The Pony Express rides again

This year's Pony Express Re-Ride passed through Sweetwater County right on time Monday, stopping to change riders and horses in Granger at 3 p.m., the Sweetwater County Historical Museum said in a special release.

The Pony Express operated from April 3, 1860, to October 26, 1861. Lone riders working in relays carried mail both ways from St. Joseph, Missouri across Kansas, Nebraska, Colorado, Wyoming, Utah, and Nevada to Sacramento, California - a dangerous trip of nearly 2,000 miles in an average of 10 days. One hundred and fifty-seven relay stations were established across the country, including one in Granger. During its brief life, the Pony Express carried about 35,000 pieces of mail.

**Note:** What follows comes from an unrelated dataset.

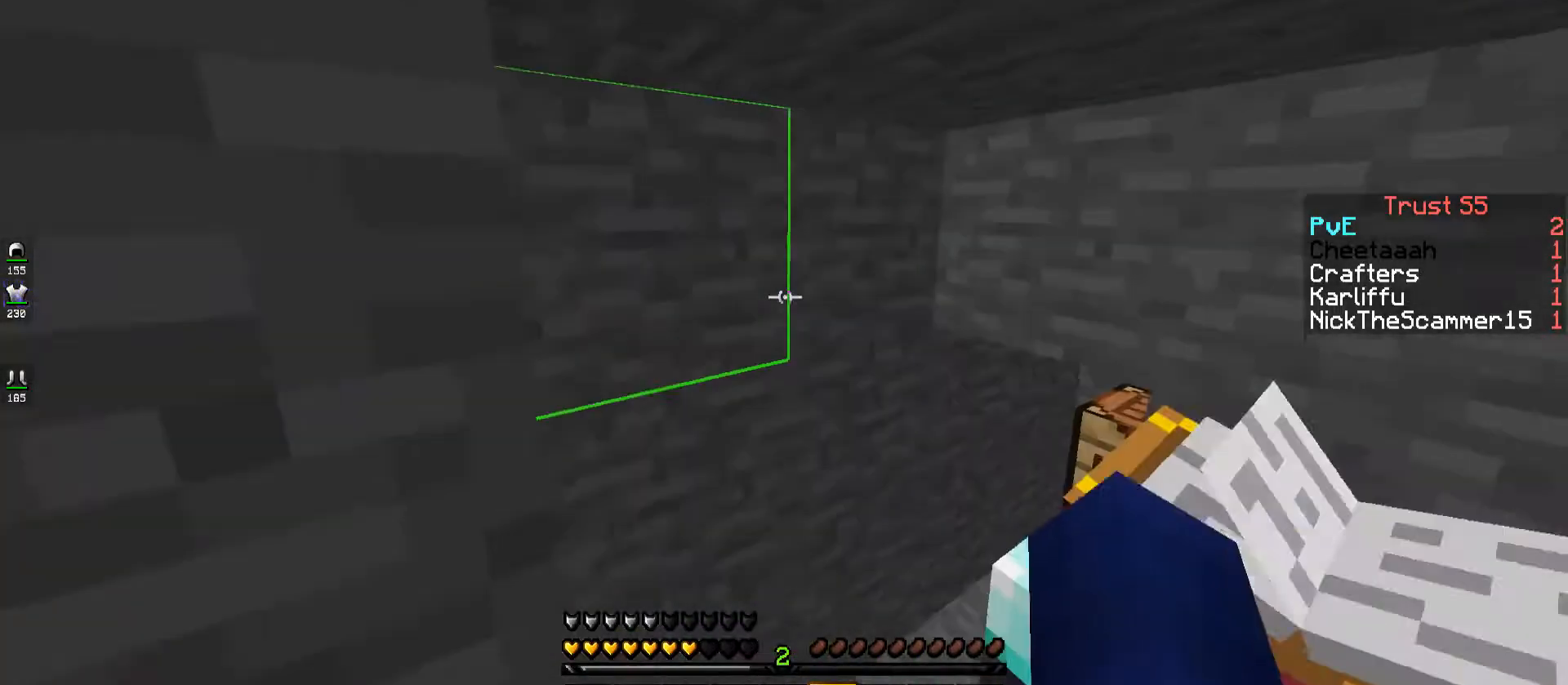
{"keys": ["a", "w"], "events": [[317, "w", "down"], [467, "a", "down"]]}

The National Pony Express Association (NPEA), a non-profit, all-volunteer organization founded in 1977 and headquartered in Pollock Pines, California, recreates the Pony Express ride over the route's entire length with volunteer riders and their horses, with over 700 riders participating. Generally, the route follows the California-Oregon Emigrant Trail. It enters Sweetwater County about four and a half miles southwest of Granger and continues on from there to the Lombard Ferry site on the Green River, Big Timber, Big Sandy, Little Sandy, and Dry Sandy. The riders carry specially-commissioned and stamped commemorative letters.

The first rider left Sacramento on June 7, and the last is scheduled to arrive in St. Joseph on June 17.